Wireless Face Tracking Camera

[youtube=http://www.youtube.com/watch?v=8luy8jP1UNs]

A student team at University of Massachusetts  have built this wireless face tracking camera system. Using a small 2-axis motorized camera meant to be mounted on model airplanes, an arduino, and some custom software, they can track faces and keep them in frame in real-time. This is pretty cool, but maybe not quite as groundbreaking as they make it sound. We think it is pretty awesome though. You can download the software and schematics on their site.

[via MakeZine]

11 thoughts on “Wireless Face Tracking Camera

  1. I also did this exact thing a couple of years ago, in my spare time at work. I later changed it so that I was controlling the mouse cursor instead of the camera servos, so I could look around in FPS games by pointing my face. Since the centre of the detected face rectangle moves as you look (even slightly) left, right, up and down, you can use the difference in position to drive the cursor.

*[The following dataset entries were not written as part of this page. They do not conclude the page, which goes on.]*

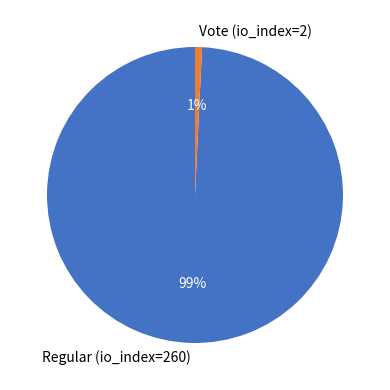

Count the number of slices in the pie.

2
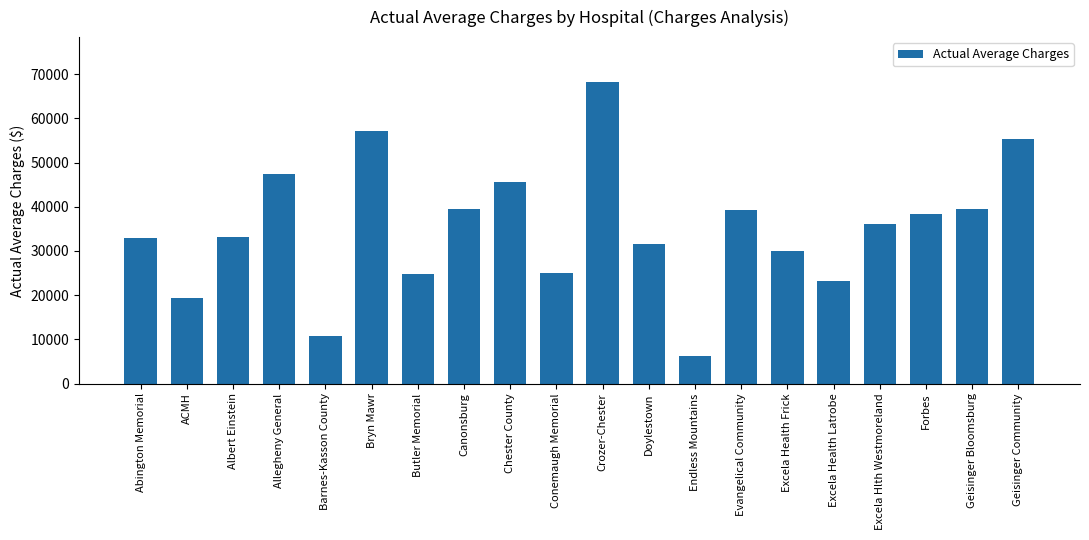

How many bars are there in total?

20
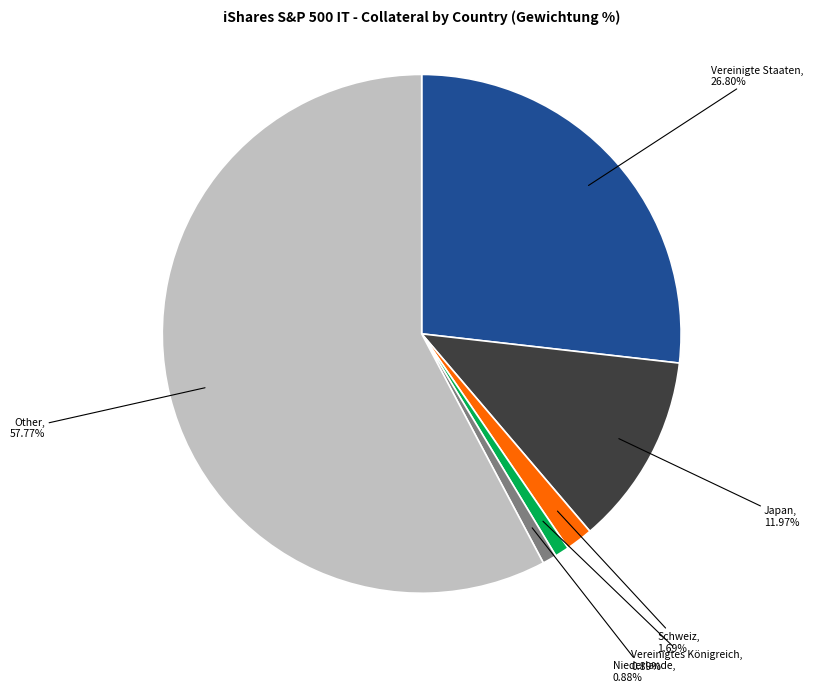

To the nearest percent, what is the difference between the largest and smallest slice percentages?

57%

  2. Just from watching the vid, I can tell their face-detection is better than the stock on in OpenCV (probably because they can do more stuff more quickly on the NVIDIA GPU). I was fooling around with a processing version of what Dan was talking about just a few days ago and OpenCV loses faces if they turn even a few degrees off of center. In this video, you can see it continue to track his head at much more extreme angles (although I don’t think he got to 90 degrees). So, at least their face-tracking is good. I was hoping they trimmed it down somehow to fit on a micro-controller.

  3. @andrew

    I can’t find any face tracking in the code. There is certainly a lot of optical flow going on, but I can’t find anything that resembles a face classifier.

    Maybe I just misunderstand the code, but it looks like it follows whatever is in the center of the frame unless the user clicks on something else.

    I doubt they could get this working on a regular microcontroller due to all the convolutions they are performing. A DSP or FPGA would work though, I think.

  4. If anyone else wants to try this stuff and OpenCV isn’t up to the challenge, try Neurotech’s VeriLook facial recognition SDK. There’s a 30 day trial (good enough for me to satisfy my curiosity) and I don’t think it costs that much to buy.

    They also have an OBJECT recognition sdk, which is very cool.

  5. Thank you for posting our project. Just to clarify, there is no face tracking happening in this algorithm. While many face tracking algorithms can do the same thing, they work by finding specific features. This tracking algorithm assumes nothing about the object it is tracking and still manages to outperform many face tracking algorithms. Therein lies the novelty.